Halloween is a time for spooky fun, scary costumes, trick-or-treating with the kids and an excess of sweets. But there’s a dark undertone to the festivities, and that’s the huge amount of waste that’s produced.
18,000 pumpkins are sent to landfill each year
Pumpkins are great fun to carve scary faces into, with some streets up and down the UK getting fiercely competitive about who can create the most elaborate designs. But we are not always using the pumpkins responsibly, discarding the inside when it could be cooked and eaten. Unilever is leading the charge with their #pumpkinrescue campaign, addressing the 64% of people that don’t use the inside of their pumpkins. They’re encouraging people to make delicious pumpkin soup, pumpkin cupcakes and pumpkin pie with the flesh of their Halloween decoration.
99% of batteries aren’t recycled properly
We’ve all seen them – those gimmicky light-up lanterns, glowing hauntingly from inside plastic pumpkins. But on 1st November, they’re often discarded with other household waste, without separating the batteries. That goes for 99% of batteries that are not recycled properly, and they end up leaking chemicals into our environment. Be sure to responsibly dispose of all batteries, finding your nearest battery disposal location here.
Hard-to-recycle plastics are sent to landfill
Plastic broomsticks, devil horns, skeleton masks. They’re all part of what makes Halloween fun. But there’s often question marks over if they’re recyclable and end up going to landfill. The truth is, some plastics can be hard to recycle. Our advice is to check the packaging for an indication of what’s recyclable. If you’ve got one of our skips at home because you’re having a garden overhaul or home renovation, chuck your plastics in your skip and we’ll do our best to recycle it at our state-of-the-art recycling plant.

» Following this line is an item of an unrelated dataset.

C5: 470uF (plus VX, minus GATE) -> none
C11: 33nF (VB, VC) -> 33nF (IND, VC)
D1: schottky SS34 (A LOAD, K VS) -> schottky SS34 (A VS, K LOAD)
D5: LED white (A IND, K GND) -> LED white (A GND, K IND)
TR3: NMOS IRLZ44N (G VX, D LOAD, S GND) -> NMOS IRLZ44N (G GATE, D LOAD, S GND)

12,500 tons of Halloween costumes get sent to landfill each year
Cheap costumes are everywhere in the weeks leading up to Halloween. But parents don’t often want to keep them after the event. Instead of throwing them in the bin with household waste and contributing to the 12,500 tons of Halloween costumes that go to landfill each year, consider donating them to your local charity shop so they can be used again next year. Green organisation hubbub.org.uk run workshops in London so people can make or exchange costumes instead.